Dataset entries:
________________________
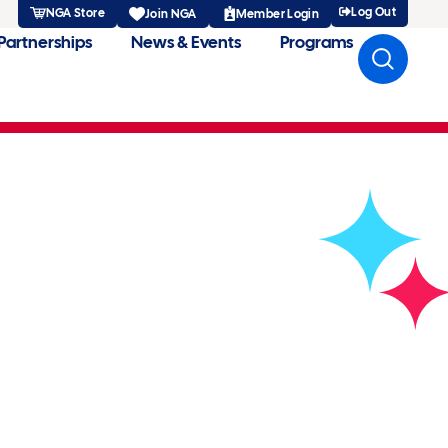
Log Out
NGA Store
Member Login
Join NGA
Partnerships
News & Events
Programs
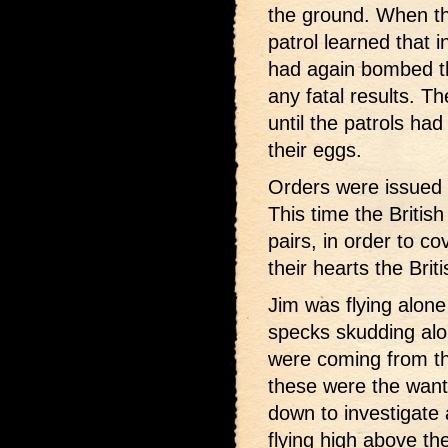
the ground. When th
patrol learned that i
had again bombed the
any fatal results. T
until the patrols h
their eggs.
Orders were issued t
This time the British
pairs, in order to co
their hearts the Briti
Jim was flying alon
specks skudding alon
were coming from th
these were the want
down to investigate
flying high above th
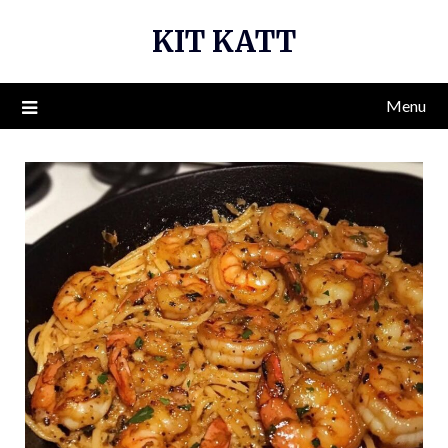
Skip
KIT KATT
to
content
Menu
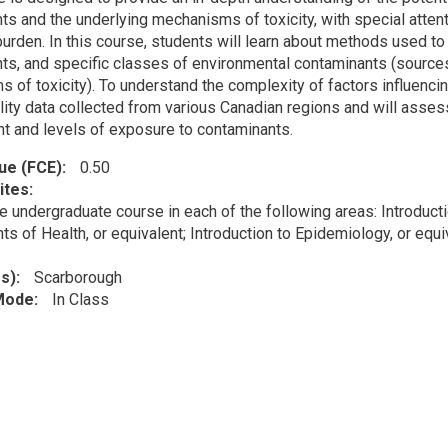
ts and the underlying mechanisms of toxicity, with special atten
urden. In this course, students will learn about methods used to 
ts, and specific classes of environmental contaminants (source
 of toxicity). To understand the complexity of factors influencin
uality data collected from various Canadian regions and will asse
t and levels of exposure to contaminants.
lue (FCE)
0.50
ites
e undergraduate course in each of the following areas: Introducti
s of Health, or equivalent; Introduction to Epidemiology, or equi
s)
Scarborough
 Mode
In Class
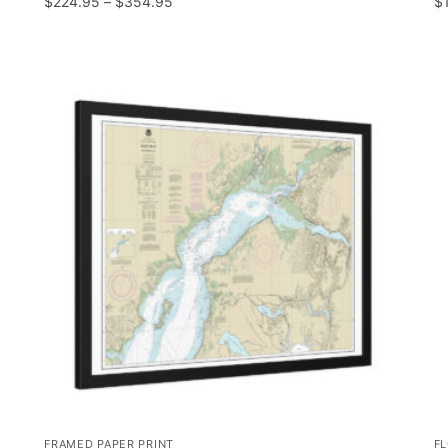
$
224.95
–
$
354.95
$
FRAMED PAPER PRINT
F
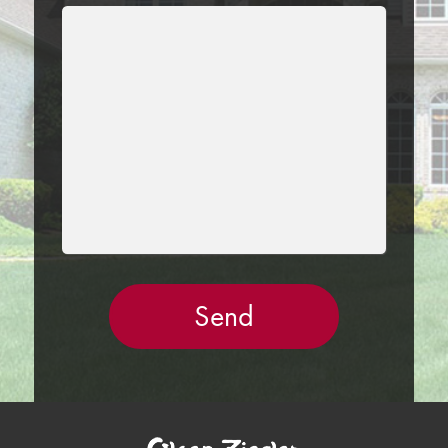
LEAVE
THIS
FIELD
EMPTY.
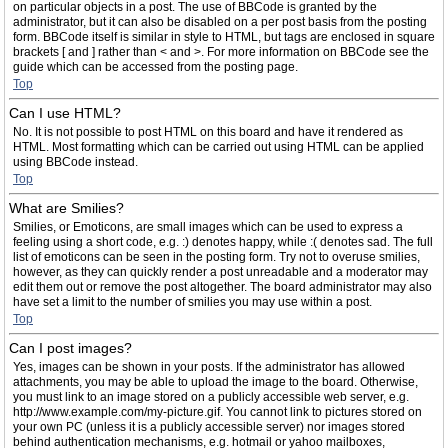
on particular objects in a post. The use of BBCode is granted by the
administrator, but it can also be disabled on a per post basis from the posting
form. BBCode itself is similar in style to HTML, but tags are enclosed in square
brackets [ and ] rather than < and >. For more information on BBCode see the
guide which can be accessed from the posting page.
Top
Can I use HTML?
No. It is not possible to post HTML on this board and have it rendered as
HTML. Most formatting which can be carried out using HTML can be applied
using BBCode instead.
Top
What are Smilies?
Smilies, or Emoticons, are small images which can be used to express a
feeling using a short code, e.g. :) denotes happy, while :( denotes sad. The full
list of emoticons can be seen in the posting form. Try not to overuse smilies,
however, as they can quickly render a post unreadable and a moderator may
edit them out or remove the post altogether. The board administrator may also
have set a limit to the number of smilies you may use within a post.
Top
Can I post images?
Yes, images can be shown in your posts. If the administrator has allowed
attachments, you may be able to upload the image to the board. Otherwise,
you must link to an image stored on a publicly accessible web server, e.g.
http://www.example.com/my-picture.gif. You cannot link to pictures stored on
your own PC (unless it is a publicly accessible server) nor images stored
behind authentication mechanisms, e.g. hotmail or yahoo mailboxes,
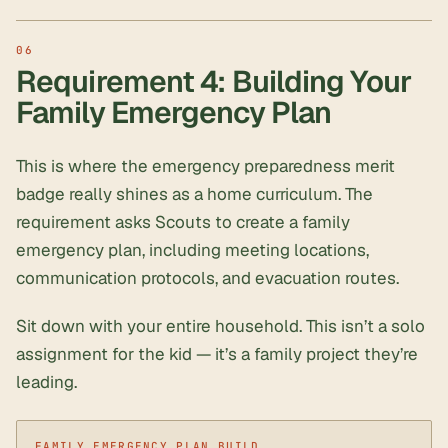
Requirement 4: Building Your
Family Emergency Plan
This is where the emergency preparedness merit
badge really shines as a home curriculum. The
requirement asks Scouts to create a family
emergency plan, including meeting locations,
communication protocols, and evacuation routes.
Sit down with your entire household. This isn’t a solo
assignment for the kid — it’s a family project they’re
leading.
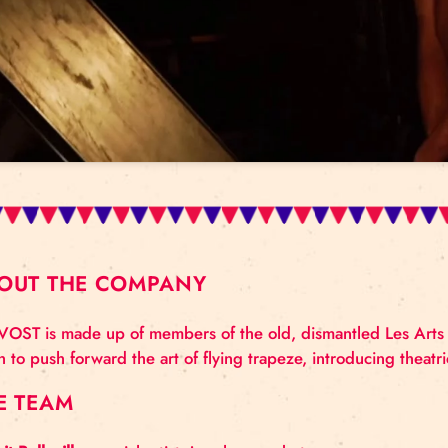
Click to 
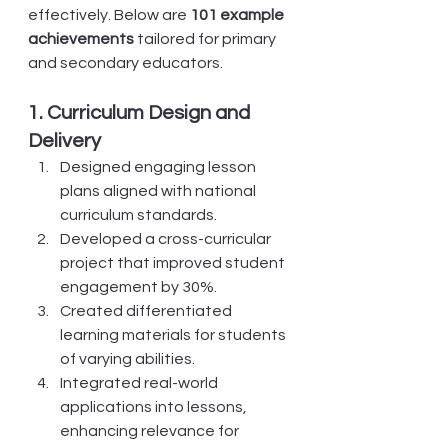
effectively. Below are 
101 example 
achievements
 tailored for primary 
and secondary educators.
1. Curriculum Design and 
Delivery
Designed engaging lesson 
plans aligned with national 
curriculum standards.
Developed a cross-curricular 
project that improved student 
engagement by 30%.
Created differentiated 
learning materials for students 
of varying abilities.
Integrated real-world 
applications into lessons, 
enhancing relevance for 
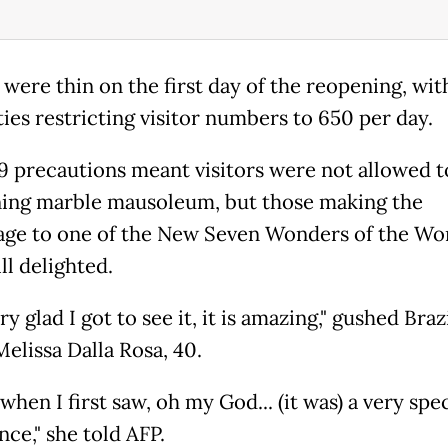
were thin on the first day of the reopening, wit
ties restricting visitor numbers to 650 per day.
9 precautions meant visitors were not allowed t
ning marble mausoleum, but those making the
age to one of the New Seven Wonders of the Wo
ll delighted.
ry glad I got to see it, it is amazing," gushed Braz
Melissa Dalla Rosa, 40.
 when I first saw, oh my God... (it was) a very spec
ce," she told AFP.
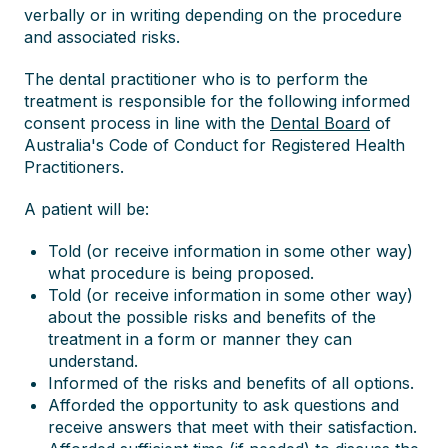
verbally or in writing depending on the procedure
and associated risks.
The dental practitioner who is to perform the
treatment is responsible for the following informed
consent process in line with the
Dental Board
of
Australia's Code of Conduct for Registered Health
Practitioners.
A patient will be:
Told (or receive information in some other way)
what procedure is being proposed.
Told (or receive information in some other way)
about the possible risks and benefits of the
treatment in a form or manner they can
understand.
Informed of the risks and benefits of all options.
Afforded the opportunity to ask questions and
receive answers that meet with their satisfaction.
________________________
» **Task prompt**:
Here the records must be restated exactly, minus any images.

» **Result for this exercise**:
Log Out
NGA Store
Member Login
Join NGA
Partnerships
News & Events
Programs
the ground. When th
patrol learned that i
had again bombed the
any fatal results. T
until the patrols h
their eggs.
Orders were issued t
This time the British
pairs, in order to co
their hearts the Briti
Jim was flying alon
specks skudding alon
were coming from th
these were the want
down to investigate
flying high above th
Skip
KIT KATT
to
content
Menu
ts and the underlying mechanisms of toxicity, with special atten
urden. In this course, students will learn about methods used to 
ts, and specific classes of environmental contaminants (source
 of toxicity). To understand the complexity of factors influencin
uality data collected from various Canadian regions and will asse
t and levels of exposure to contaminants.
lue (FCE)
0.50
ites
e undergraduate course in each of the following areas: Introducti
s of Health, or equivalent; Introduction to Epidemiology, or equi
s)
Scarborough
 Mode
In Class
$
224.95
–
$
354.95
$
FRAMED PAPER PRINT
F
LEAVE
THIS
FIELD
EMPTY.
on particular objects in a post. The use of BBCode is granted by the
administrator, but it can also be disabled on a per post basis from the posting
form. BBCode itself is similar in style to HTML, but tags are enclosed in square
brackets [ and ] rather than < and >. For more information on BBCode see the
guide which can be accessed from the posting page.
Top
Can I use HTML?
No. It is not possible to post HTML on this board and have it rendered as
HTML. Most formatting which can be carried out using HTML can be applied
using BBCode instead.
Top
What are Smilies?
Smilies, or Emoticons, are small images which can be used to express a
feeling using a short code, e.g. :) denotes happy, while :( denotes sad. The full
list of emoticons can be seen in the posting form. Try not to overuse smilies,
however, as they can quickly render a post unreadable and a moderator may
edit them out or remove the post altogether. The board administrator may also
have set a limit to the number of smilies you may use within a post.
Top
Can I post images?
Yes, images can be shown in your posts. If the administrator has allowed
attachments, you may be able to upload the image to the board. Otherwise,
you must link to an image stored on a publicly accessible web server, e.g.
http://www.example.com/my-picture.gif. You cannot link to pictures stored on
your own PC (unless it is a publicly accessible server) nor images stored
behind authentication mechanisms, e.g. hotmail or yahoo mailboxes,
Requirement 4: Building Your
Family Emergency Plan
This is where the emergency preparedness merit
badge really shines as a home curriculum. The
requirement asks Scouts to create a family
emergency plan, including meeting locations,
communication protocols, and evacuation routes.
Sit down with your entire household. This isn’t a solo
assignment for the kid — it’s a family project they’re
leading.
Click to 
effectively. Below are 
101 example 
achievements
 tailored for primary 
and secondary educators.
1. Curriculum Design and 
Delivery
Designed engaging lesson 
plans aligned with national 
curriculum standards.
Developed a cross-curricular 
project that improved student 
engagement by 30%.
Created differentiated 
learning materials for students 
of varying abilities.
Integrated real-world 
applications into lessons, 
enhancing relevance for 
were thin on the first day of the reopening, wit
ties restricting visitor numbers to 650 per day.
9 precautions meant visitors were not allowed t
ning marble mausoleum, but those making the
age to one of the New Seven Wonders of the Wo
ll delighted.
ry glad I got to see it, it is amazing," gushed Braz
Melissa Dalla Rosa, 40.
 when I first saw, oh my God... (it was) a very spec
ce," she told AFP.
verbally or in writing depending on the procedure
and associated risks.
The dental practitioner who is to perform the
treatment is responsible for the following informed
consent process in line with the
Dental Board
of
Australia's Code of Conduct for Registered Health
Practitioners.
A patient will be:
Told (or receive information in some other way)
what procedure is being proposed.
Told (or receive information in some other way)
about the possible risks and benefits of the
treatment in a form or manner they can
understand.
Informed of the risks and benefits of all options.
Afforded the opportunity to ask questions and
receive answers that meet with their satisfaction.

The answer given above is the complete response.